Challenge: Variable surface emissivity from spatter and oxidation Solution: Use lock-in thermography (phase image is emissivity-independent) or apply a thin, uniform matte coating to the inspection area. Calibrate with a reference sample of known emissivity.

Challenge: Hot parts entering the inspection station above 200 °C Solution: Add a forced-air or water-mist cooling stage between welding and inspection. Alternatively, use induction thermography which can operate closer to elevated temperatures.

Challenge: Geometric complexity (pipe saddles, T-joints, complex surface profiles) Solution: Use a robotic arm to scan the excitation source and camera together around the joint, or use laser thermography with flexible scanning optics.

Challenge: Justifying inspection cycle time in a takt-limited line Solution: Parallel inspection stations for multiple parts, and statistical acceptance sampling (per ISO 17635 criteria) for low-criticality welds, reserving 100% inspection for safety-critical joints.

Challenge: Creating compliant inspection procedures without in-house NDT expertise Solution: Partner with a Level 3 ISO 9712 TT-certified body to write and qualify the procedure. The procedure becomes a reusable asset; ongoing inspections are performed by Level 2 operators trained to it.


Return on Investment: The Case for Active Thermographic NDT

The business case for active thermographic inspection rests on three cost categories.

1. Defect escape cost reduction. A subsurface lack-of-fusion defect that passes visual inspection and escapes to a customer site can trigger recalls, rework campaigns, and liability claims that dwarf the cost of an inspection system. In automotive, a single warranty field failure from a structural weld can carry six-figure direct costs before legal exposure.

2. Post-weld NDT cost displacement. A robotic pulsed thermography cell operating at 20 seconds per weld can replace a significant portion of manual RT or PAUT inspection, reducing consumables (X-ray film, coupling gel), radiation safety costs, and skilled inspector time.

3. Scrap and rework reduction at source. When active thermography is deployed as first-pass inspection before final machining or assembly, defective welds are caught while rework is still economical—before downstream value has been added. The earlier in the process a defect is caught, the lower the cost of rejection.

For fabricators operating under ISO 3834-2:2021 comprehensive quality requirements, active thermographic NDT is not just an efficiency tool—it is a systematic response to the standard’s requirement for a defined, documented, and repeatable inspection programme.

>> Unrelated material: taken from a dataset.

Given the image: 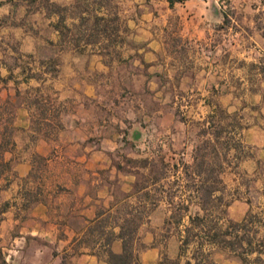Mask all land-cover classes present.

Summary: When Active Thermography Is the Right Choice

Active thermography is the right NDT choice when:

  • Subsurface detection is required beyond what visual or surface NDT methods provide
  • Production throughput matters and manual PAUT/RT would create a bottleneck
  • Digital traceability is mandatory under ISO 3834, EN 1090, ASME, or customer quality plans
  • Contact is impractical (hot surfaces, inaccessible geometry, or contamination risk)
  • Weld geometry allows full-field imaging without complex scanning mechanics
  • Defect depth is ≤10 mm in structural steels, or surface/near-surface in all materials

Combining active thermographic inspection with a real-time passive monitoring system—and connecting both data streams to a digital QMS—creates the most complete, auditable, and commercially defensible welding quality programme available today.